### Provided passage:
Lake Fort Phantom Hill. Interesting name, no? Oddly enough, it really is situated atop a hill. We won't go into the "phantom" aspects, except to say that one could easily mistake the hulking specter of one of the lake's monster catfish for some kind of water wraith.

Despite its somewhat lackluster appearance, The Hill gives up its share of cats. The sloughs along the east side and in the southern tip are favored channel cat haunts. Local scuttlebutt says a couple of local boys routinely catch -- and release -- 70-pound flatheads. Live bream and chunks of beef liver are favored baits.

E.V. Spence Reservoir, located just up the road from San Angelo, sports some of the clearest water of any lake in the region. Channel cats hang their hats beneath the picturesque sandstone and red clay bluffs in the upper end.

Channel catting on mighty Lake Amistad is best when high winds muddy up the shallows. Scatter a little 100-proof grain over a shoreline flat or windswept point, lob in a big wad of nice, stinky blood bait suspended beneath a cork, and look out.

In winter, move deep. Real deep -- say, 80 to 100 feet where the Rio Grande channel drops off.

### Dataset content:
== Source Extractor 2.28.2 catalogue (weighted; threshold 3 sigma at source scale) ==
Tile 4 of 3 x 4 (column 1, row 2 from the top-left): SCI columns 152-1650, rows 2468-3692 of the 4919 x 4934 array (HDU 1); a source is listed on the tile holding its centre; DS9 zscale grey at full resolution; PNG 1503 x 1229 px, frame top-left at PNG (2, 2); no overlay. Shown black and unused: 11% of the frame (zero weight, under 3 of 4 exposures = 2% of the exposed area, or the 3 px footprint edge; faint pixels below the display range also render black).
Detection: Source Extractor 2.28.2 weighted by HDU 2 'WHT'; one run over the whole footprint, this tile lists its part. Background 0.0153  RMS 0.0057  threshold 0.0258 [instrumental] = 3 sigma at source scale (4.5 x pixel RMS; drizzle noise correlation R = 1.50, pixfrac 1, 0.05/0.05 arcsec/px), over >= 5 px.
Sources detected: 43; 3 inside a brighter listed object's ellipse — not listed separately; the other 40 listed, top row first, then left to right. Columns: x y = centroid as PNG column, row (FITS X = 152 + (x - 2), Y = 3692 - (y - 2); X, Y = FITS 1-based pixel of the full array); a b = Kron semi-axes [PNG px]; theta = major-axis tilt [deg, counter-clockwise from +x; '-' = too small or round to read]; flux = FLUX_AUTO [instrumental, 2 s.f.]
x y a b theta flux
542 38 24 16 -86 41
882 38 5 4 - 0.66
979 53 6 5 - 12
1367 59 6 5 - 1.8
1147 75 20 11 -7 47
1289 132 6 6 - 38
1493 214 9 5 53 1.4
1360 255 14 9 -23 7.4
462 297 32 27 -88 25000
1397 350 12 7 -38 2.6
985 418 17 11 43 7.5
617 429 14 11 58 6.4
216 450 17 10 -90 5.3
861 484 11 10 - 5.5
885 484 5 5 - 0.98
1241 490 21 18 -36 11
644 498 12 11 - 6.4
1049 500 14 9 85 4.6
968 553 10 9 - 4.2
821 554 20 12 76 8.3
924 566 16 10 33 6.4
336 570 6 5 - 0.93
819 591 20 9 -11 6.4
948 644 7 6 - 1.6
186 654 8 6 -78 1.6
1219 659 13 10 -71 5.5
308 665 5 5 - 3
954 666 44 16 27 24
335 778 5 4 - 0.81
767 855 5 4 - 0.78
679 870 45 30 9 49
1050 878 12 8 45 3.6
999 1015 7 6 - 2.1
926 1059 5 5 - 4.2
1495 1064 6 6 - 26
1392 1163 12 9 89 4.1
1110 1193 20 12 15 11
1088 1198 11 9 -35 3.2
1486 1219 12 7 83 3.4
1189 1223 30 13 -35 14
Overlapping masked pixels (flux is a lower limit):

### Requests:
• a. Answer these questions from the catfishing text:
(i) What baits are favored at Lake Fort Phantom Hill?
(ii) Where in E.V. Spence Reservoir do channel cats hang out?
(iii) How deep does the text advise moving in winter?
• b. Can you revise the catfishing text starting with "Despite its somewhat" and going on through "are favored baits.", putting "blue cats" in place of "flatheads"?
• c. Which lakes or reservoirs does the catfishing text name?
The listing plays no part in what follows and can be set aside.

### Responses:
• a.
(i) Live bream and chunks of beef liver.
(ii) Beneath the sandstone and red clay bluffs in the upper end.
(iii) Real deep, about 80 to 100 feet, where the Rio Grande channel drops off.

• b.
Despite its somewhat lackluster appearance, The Hill gives up its share of cats. The sloughs along the east side and in the southern tip are favored channel cat haunts. Local scuttlebutt says a couple of local boys routinely catch -- and release -- 70-pound blue cats. Live bream and chunks of beef liver are favored baits.

• c.
Lake Fort Phantom Hill
E.V. Spence Reservoir
Lake Amistad